TEXT SEGMENT:
'''

The PR is a well-structured addition implementing rescue mode, execution event auditing, and runtimes aggregate. The architecture is sound and the code follows existing patterns. However, there is one genuine bug: operate_rescue_exit is missing a check for an in-progress rescue task (state.tasks), which creates a race condition allowing exit and rescue to run concurrently on the same VM. There are also several minor issues worth addressing.

src/aleph/vm/orchestrator/views/operator.py (line 1017): Missing race condition guard: operate_rescue_exit does not check state.tasks for an in-progress rescue task. Compare with operate_rescue_status (line 994) and operate_rescue (line 937). If a rescue is still downloading/restarting, operate_rescue_exit could delete the rescue rootfs and reset to normal mode while _run_rescue_work is mid-flight, causing data corruption or a crash. Add: if vm_hash_str in state.tasks: return web.json_response({'status': 'in_progress'}, status=202)

src/aleph/vm/orchestrator/utils.py (line 116): Missing key validation: fetch_runtimes_aggregate accesses resp_data['data']['runtimes']['entries'] without checking these keys exist. If the API returns an unexpected structure (e.g., empty runtimes key), this raises a KeyError that is caught by the outer try/except but silently swallowed. Consider adding explicit validation: if 'runtimes' not in resp_data.get('data', {}): return []

src/aleph/vm/orchestrator/metrics.py (line 84): SQLAlchemy default vs server_default: Column(String, nullable=False, default='normal', server_default='normal') — the Python default is ignored when using server_default. Remove the redundant default='normal' parameter to avoid confusion.

'''

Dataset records
'''

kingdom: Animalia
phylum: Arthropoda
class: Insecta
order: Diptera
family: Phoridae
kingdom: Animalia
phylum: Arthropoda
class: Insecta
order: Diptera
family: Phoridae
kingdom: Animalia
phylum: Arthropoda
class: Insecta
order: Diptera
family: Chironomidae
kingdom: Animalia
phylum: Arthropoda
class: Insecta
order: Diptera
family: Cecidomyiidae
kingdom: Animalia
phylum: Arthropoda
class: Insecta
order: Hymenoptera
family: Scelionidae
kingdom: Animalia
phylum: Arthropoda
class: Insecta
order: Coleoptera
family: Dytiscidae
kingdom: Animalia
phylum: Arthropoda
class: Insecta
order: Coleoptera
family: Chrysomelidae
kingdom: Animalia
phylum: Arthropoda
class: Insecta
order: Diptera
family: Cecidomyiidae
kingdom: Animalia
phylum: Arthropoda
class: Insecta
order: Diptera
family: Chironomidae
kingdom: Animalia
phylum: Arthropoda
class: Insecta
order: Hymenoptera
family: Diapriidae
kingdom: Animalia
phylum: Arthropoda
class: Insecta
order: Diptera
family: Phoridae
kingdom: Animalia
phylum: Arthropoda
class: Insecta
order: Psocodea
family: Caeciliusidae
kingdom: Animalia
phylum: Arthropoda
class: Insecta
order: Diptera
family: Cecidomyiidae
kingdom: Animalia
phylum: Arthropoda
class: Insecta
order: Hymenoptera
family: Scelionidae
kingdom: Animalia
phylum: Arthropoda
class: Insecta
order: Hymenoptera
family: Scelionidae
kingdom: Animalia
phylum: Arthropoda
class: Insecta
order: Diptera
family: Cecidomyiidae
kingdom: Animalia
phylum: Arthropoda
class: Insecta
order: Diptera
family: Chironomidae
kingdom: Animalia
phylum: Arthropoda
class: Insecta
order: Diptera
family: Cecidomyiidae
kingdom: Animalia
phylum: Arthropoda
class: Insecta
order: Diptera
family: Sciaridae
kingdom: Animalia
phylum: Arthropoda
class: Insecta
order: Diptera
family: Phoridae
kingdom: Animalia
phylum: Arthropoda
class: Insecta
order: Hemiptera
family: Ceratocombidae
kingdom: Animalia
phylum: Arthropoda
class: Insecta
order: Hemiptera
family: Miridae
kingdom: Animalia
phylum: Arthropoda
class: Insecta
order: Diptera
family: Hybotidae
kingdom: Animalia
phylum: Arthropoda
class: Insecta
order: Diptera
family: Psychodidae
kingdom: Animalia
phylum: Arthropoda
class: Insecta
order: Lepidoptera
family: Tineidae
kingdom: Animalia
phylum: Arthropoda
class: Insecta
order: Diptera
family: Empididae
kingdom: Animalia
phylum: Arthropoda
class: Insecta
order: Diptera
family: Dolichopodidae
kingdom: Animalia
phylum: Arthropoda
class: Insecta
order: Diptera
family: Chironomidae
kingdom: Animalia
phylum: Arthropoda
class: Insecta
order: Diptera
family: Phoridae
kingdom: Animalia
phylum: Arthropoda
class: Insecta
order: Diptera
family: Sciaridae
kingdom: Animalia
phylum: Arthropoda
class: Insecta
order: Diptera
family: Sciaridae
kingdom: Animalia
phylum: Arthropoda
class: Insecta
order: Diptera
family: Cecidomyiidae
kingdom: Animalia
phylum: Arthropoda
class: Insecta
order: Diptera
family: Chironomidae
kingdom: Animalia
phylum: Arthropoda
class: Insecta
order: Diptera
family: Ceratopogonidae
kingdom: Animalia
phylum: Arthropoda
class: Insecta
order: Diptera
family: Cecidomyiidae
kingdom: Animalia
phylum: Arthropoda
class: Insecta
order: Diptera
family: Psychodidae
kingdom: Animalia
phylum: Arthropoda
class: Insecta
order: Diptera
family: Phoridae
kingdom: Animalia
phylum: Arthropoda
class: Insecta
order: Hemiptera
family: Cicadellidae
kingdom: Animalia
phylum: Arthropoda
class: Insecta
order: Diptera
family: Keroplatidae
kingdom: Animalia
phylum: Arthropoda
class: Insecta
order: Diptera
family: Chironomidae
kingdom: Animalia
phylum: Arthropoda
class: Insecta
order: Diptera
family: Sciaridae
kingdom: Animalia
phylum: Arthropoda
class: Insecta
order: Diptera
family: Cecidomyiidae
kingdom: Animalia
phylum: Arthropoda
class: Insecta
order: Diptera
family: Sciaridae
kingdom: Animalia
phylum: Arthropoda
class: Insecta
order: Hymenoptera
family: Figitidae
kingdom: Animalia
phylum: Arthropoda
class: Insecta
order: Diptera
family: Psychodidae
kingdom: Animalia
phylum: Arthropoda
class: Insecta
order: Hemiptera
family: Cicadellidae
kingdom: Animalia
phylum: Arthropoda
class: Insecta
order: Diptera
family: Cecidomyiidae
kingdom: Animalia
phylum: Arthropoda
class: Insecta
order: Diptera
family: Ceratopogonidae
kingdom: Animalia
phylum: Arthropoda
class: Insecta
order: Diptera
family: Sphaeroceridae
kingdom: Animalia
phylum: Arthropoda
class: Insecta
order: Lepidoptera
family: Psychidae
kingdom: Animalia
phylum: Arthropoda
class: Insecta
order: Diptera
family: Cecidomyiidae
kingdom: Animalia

'''

DIRECTIVES:
A. Write out the passage of the pull request review that begins at the words "The PR is a" and ends after the words "issues worth addressing.".
B. Supply the next part of the pull request review, continuing after its final sentence.

OUTPUTS BY TASK:
A.
The PR is a well-structured addition implementing rescue mode, execution event auditing, and runtimes aggregate. The architecture is sound and the code follows existing patterns. However, there is one genuine bug: operate_rescue_exit is missing a check for an in-progress rescue task (state.tasks), which creates a race condition allowing exit and rescue to run concurrently on the same VM. There are also several minor issues worth addressing.

B.
src/aleph/vm/orchestrator/migrations/versions/0005_add_mode_and_execution_events.py (line 17): The down_revision = 'a1b2c3d4e5f6' appears to be a placeholder. Verify this matches the actual latest migration revision before merging, otherwise Alembic will fail to apply the migration.

src/aleph/vm/orchestrator/views/operator.py (line 1048): In operate_rescue_exit, the tap interface is deleted and recreated only if pool.network and execution.vm and pool.network.interface_exists(...). However, if execution.vm is None (possible if the VM was never fully started), the tap reset is silently skipped. This is probably fine, but consider logging a warning if execution.vm is None since it means the rescue exit is incomplete.

src/aleph/vm/orchestrator/views/operator.py (line 997): In operate_rescue_status, state.results.pop(vm_hash_str) removes the result on first read. This means if the caller refreshes the status page after a successful rescue, they get a 409 instead of the rescue status. The fallback to execution.mode == 'rescue' (line 1003) handles this, but the result data (which includes the full message about /dev/vdb) is lost. Consider not popping the result, or caching the result alongside the mode check.

src/aleph/vm/orchestrator/views/operator.py (line 865): In _run_rescue_work, execution.mode = 'rescue' is set before _restart_persistent_vm. If the restart fails (e.g., systemd error), the execution record is left in rescue mode even though the VM is not actually in rescue. Consider setting the mode after _restart_persistent_vm succeeds, or rolling back on failure.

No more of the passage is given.